Method Model Top-1 (%) Compression Ratio
BSQ ResNet-18 69.2 8.0×
CSQ ResNet-18 69.4 8.0×
MSQ ResNet-18 69.1 8.0×
  • Accuracy is on par with BSQ/CSQ while training cost is substantially reduced.

Scalability

  • First extension of bit-level quantization to ViT architectures (ViT-S/B).
  • Extended to heterogeneous CNNs such as MobileNetV3.

Ablation Study

  • RoundClamp vs. standard STE: RoundClamp provides more accurate gradient direction for the LSB.
  • Hessian-guided aggressive pruning: reduces training epochs by 30–40% under equivalent compression.
  • L1 regularization strength: too large leads to accuracy degradation; too small slows convergence.

Highlights & Insights

  • Eliminating bit-level parameter overhead is the core contribution: fundamentally resolves the critical limitation of BSQ (i.e., \(n\)-fold parameter inflation).
  • Elegant RoundClamp quantizer design: the LSB is constructed from the difference between Round and Clamp, which is mathematically natural and elegant.
  • Hessian-guided multi-bit pruning: accelerates training while leveraging per-layer sensitivity information.
  • Strong scalability: first validation of bit-level quantization on ViT and MobileNetV3.
  • Practical engineering value: the substantial improvement in training efficiency makes mixed-precision quantization genuinely viable in resource-constrained scenarios.

Limitations & Future Work

  • Accuracy is marginally lower than BSQ/CSQ (0.1–0.3%), indicating that fine-grained control via bit-level parameters retains some value.
  • L1 may not be the optimal sparsification objective; Group Lasso warrants exploration.
  • Hessian computation incurs overhead, albeit far smaller than the time saved.
  • Validation is limited to ImageNet classification; performance on detection and segmentation tasks remains unknown.
  • Only weight quantization is addressed; activation quantization is not considered.
  • vs.
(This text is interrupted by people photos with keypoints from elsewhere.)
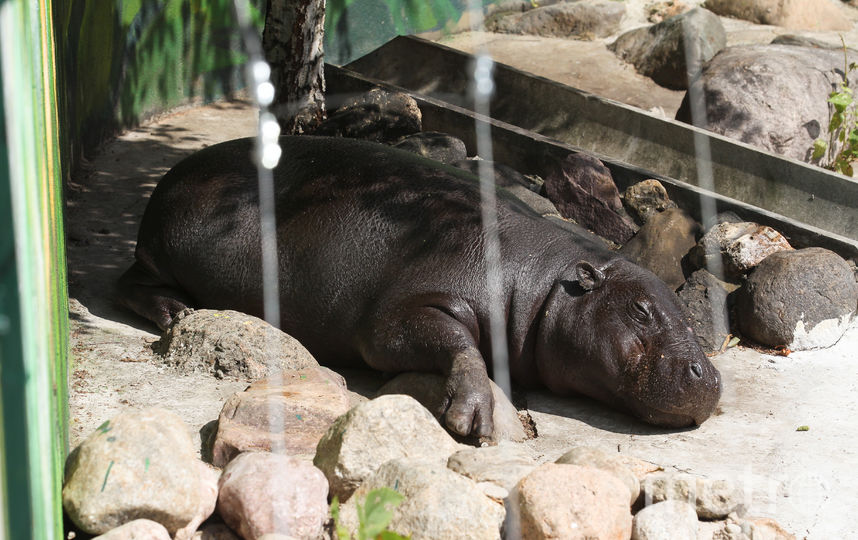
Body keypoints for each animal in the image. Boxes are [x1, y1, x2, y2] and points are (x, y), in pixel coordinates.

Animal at [117, 136, 720, 438]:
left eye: (684, 312)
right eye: (641, 310)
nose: (709, 376)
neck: (547, 279)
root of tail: (174, 172)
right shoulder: (400, 313)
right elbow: (455, 343)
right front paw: (476, 421)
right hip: (169, 248)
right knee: (129, 280)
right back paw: (173, 312)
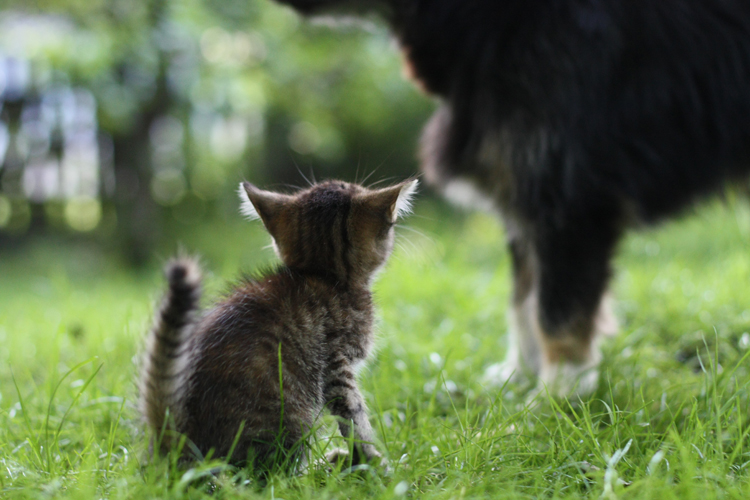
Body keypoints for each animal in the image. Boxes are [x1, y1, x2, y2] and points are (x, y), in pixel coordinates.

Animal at [140, 178, 418, 466]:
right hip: (291, 417)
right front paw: (374, 461)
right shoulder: (337, 364)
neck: (325, 276)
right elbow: (354, 416)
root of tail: (174, 440)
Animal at [274, 0, 750, 394]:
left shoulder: (568, 197)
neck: (502, 16)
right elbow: (523, 300)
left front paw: (558, 397)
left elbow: (557, 310)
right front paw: (517, 378)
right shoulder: (523, 199)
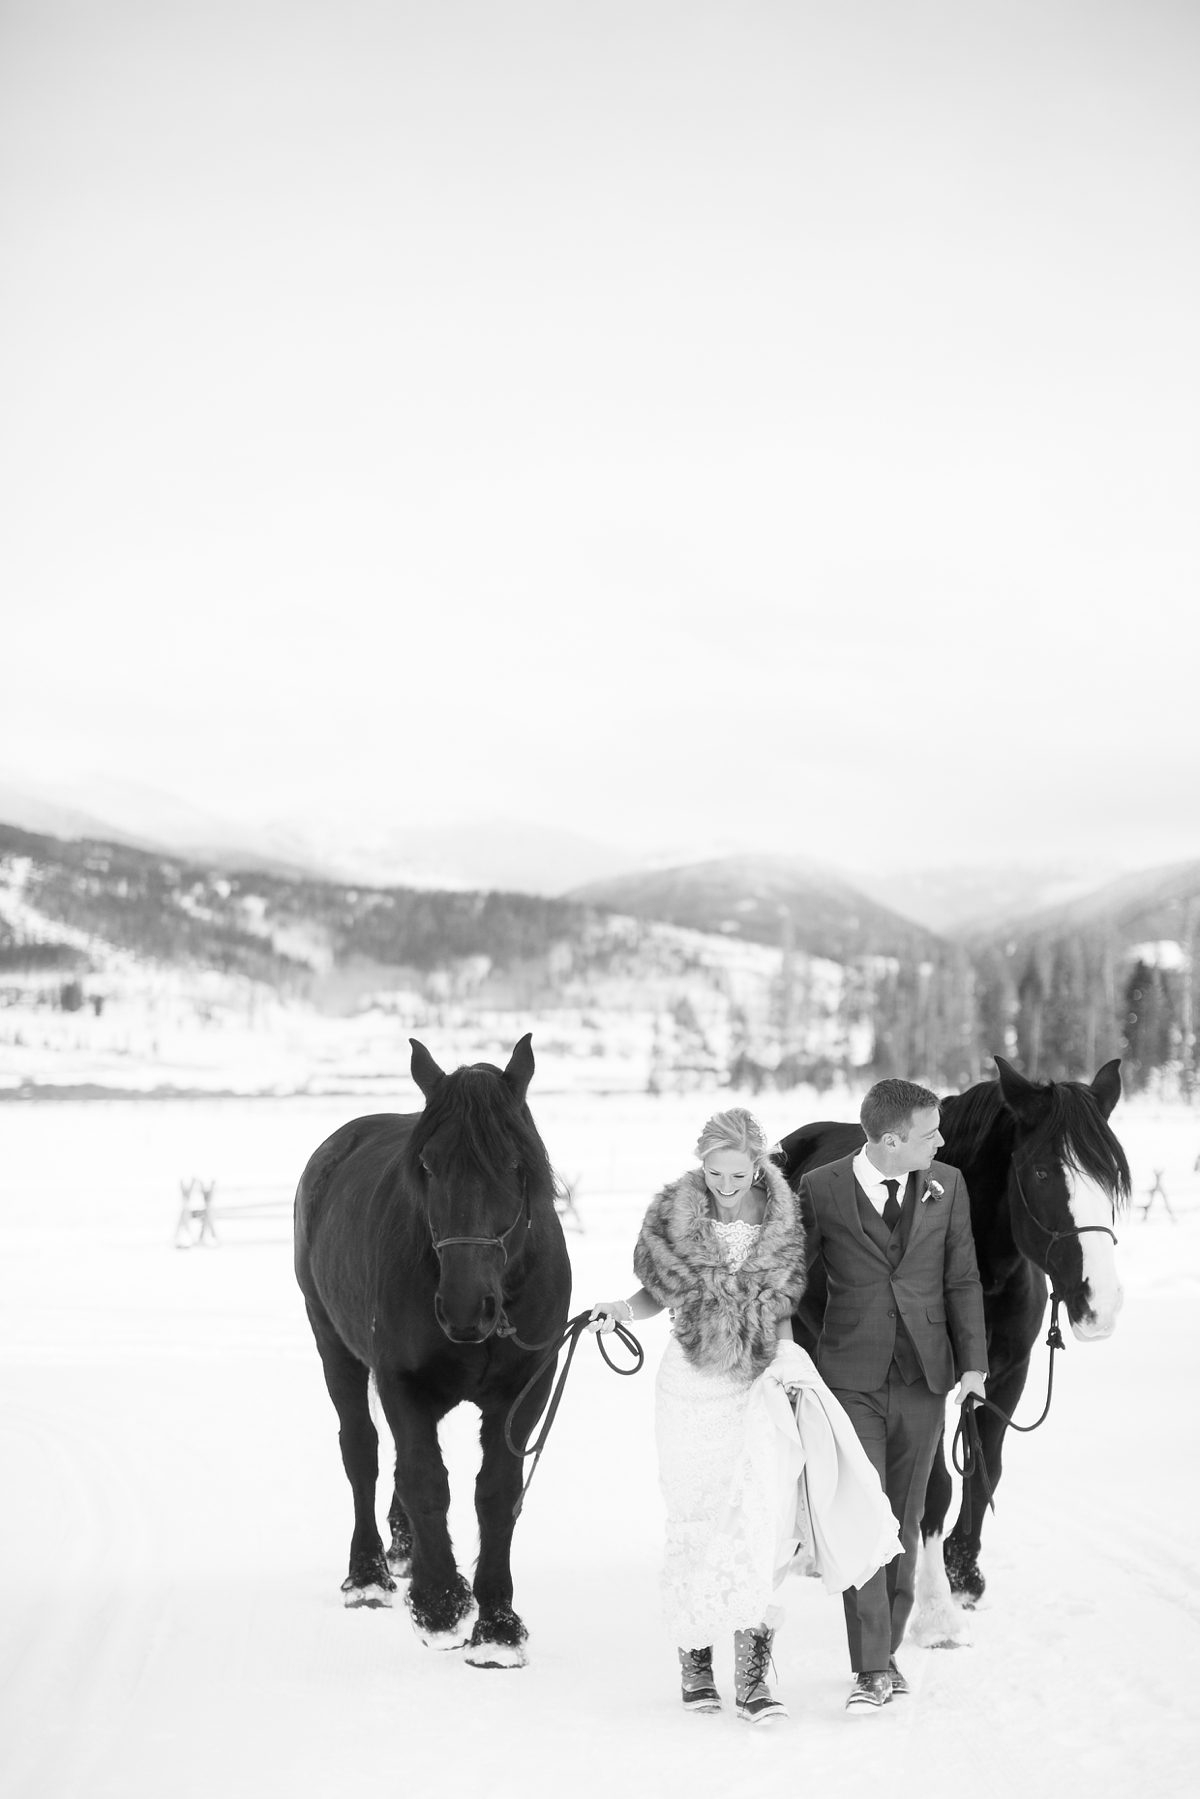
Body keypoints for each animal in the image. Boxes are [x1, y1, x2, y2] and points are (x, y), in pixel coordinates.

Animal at [294, 1034, 571, 1669]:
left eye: (515, 1165)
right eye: (427, 1165)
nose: (466, 1308)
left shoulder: (524, 1392)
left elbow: (496, 1493)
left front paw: (496, 1626)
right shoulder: (402, 1381)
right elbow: (425, 1480)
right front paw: (442, 1605)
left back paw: (403, 1553)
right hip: (334, 1346)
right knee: (364, 1452)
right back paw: (369, 1574)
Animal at [776, 1057, 1130, 1631]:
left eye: (1113, 1175)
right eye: (1042, 1172)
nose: (1101, 1304)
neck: (984, 1271)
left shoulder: (1004, 1375)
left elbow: (985, 1473)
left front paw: (964, 1575)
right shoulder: (930, 1382)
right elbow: (936, 1485)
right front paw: (937, 1610)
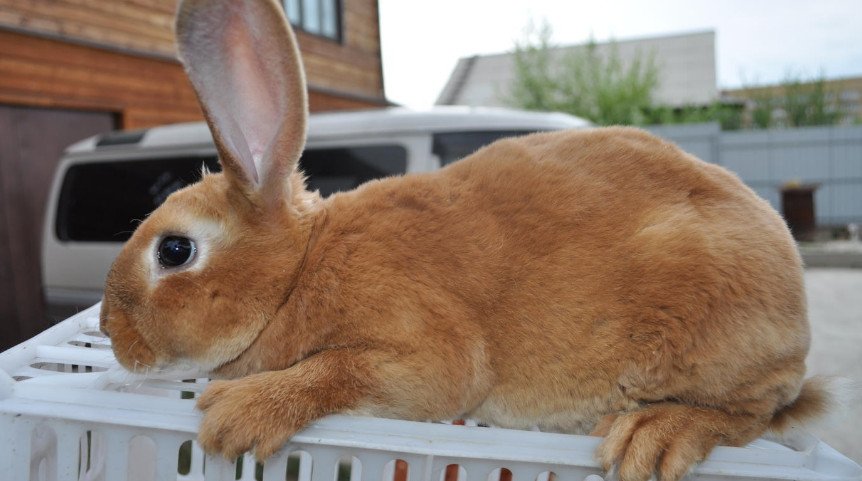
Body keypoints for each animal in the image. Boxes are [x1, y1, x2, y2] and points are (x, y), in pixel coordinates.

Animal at [99, 0, 832, 480]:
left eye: (174, 251)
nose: (109, 329)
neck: (299, 269)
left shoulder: (424, 350)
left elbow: (342, 370)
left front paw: (236, 417)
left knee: (753, 413)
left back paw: (654, 436)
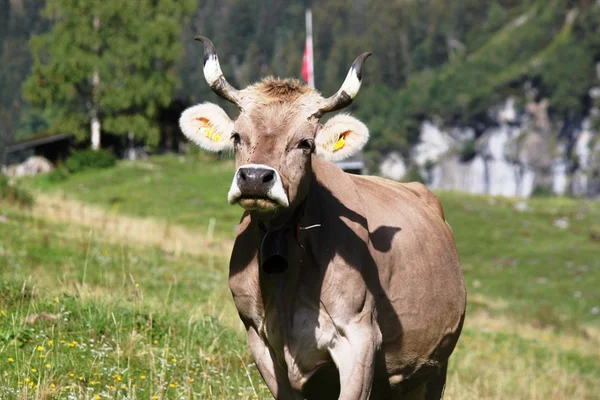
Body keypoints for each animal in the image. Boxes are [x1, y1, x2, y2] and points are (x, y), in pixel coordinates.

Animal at [180, 36, 466, 398]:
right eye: (236, 136)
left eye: (305, 143)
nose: (255, 178)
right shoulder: (259, 339)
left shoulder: (359, 339)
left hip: (435, 367)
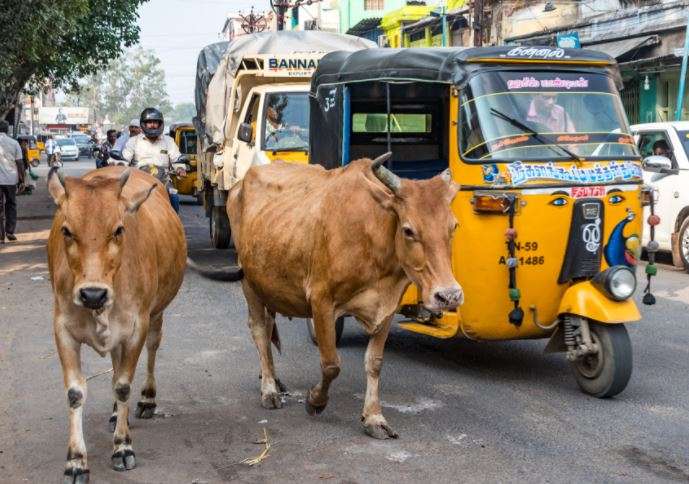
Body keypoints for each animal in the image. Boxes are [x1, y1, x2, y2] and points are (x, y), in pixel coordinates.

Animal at [46, 164, 187, 482]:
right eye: (66, 230)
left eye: (119, 229)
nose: (92, 294)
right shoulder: (62, 329)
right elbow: (75, 392)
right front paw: (76, 461)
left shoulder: (136, 329)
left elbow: (123, 385)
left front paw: (122, 447)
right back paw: (114, 414)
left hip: (155, 317)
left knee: (151, 351)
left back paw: (146, 399)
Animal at [227, 154, 462, 438]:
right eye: (408, 230)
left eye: (453, 226)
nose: (449, 295)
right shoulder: (321, 301)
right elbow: (331, 364)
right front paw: (315, 401)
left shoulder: (387, 307)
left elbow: (374, 362)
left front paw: (374, 417)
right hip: (248, 281)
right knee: (260, 330)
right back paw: (269, 390)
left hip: (268, 284)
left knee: (269, 325)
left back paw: (272, 378)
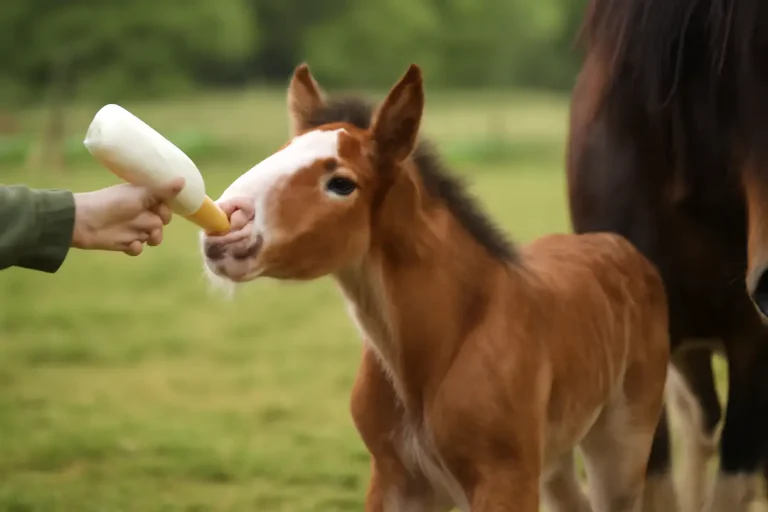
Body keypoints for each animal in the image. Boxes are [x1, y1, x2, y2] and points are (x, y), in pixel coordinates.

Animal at [201, 63, 671, 511]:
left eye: (341, 183)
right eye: (277, 154)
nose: (226, 224)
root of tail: (618, 245)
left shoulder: (505, 481)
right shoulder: (396, 482)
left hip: (621, 443)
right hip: (555, 460)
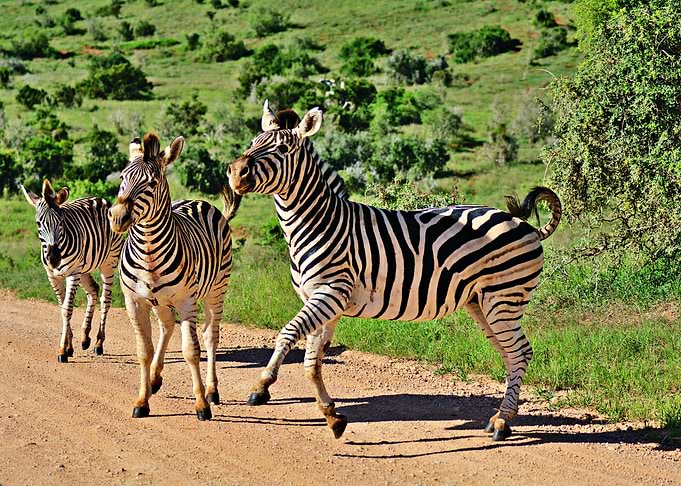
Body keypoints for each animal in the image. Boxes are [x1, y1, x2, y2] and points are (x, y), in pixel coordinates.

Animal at [22, 179, 123, 363]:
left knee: (105, 299)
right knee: (93, 290)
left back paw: (99, 343)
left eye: (61, 222)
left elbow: (67, 309)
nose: (54, 259)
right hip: (83, 269)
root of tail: (99, 199)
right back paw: (85, 338)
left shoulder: (72, 274)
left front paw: (62, 351)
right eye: (38, 224)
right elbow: (62, 308)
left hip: (108, 262)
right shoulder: (53, 277)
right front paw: (69, 347)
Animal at [108, 133, 240, 421]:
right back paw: (155, 379)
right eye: (122, 177)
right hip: (160, 301)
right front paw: (142, 401)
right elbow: (143, 351)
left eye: (152, 183)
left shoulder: (186, 301)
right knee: (167, 326)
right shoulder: (135, 302)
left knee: (210, 336)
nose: (117, 217)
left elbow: (191, 351)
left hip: (217, 289)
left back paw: (212, 391)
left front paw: (201, 405)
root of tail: (198, 201)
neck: (148, 252)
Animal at [227, 102, 562, 441]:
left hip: (504, 297)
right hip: (481, 302)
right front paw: (331, 414)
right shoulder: (323, 302)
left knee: (520, 352)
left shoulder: (330, 293)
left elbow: (288, 333)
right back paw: (501, 418)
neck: (318, 224)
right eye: (254, 141)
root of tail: (527, 226)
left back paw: (503, 421)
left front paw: (262, 386)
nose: (235, 172)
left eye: (282, 149)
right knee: (510, 354)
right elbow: (313, 361)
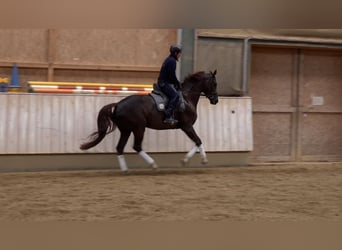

HAQ: Search-based with high computational cost and static analysis; MSQ dynamically discovers the precision assignment.
  • vs. BSQ: Pioneering bit-level approach but suffers from severe parameter inflation; MSQ preserves the advantages while eliminating the overhead.
  • vs. CSQ: Smooths BSQ but does not address the parameter inflation problem.

The insight that "each bit need not be trained independently" suggests that many problems seemingly requiring fine-grained parameters admit more efficient indirect solutions. The RoundClamp construction (difference between two quantization operations as a useful signal) offers inspiration for other quantization methods. The work has direct engineering value for on-device quantization-aware training.

Rating

  • Novelty: ⭐⭐⭐⭐ RoundClamp and LSB regularization are novel, though the overall approach is a natural extension of BSQ.
  • Experimental Thoroughness: ⭐⭐⭐⭐ Thorough efficiency comparisons and multi-architecture validation, but downstream task evaluation is absent.
  • Writing Quality: ⭐⭐⭐⭐ Comparison with BSQ/CSQ is clear; Figures 1 and 2 are informative.
  • Value: ⭐⭐⭐⭐⭐ An 8× parameter reduction and 86% training time reduction make bit-level quantization genuinely practical.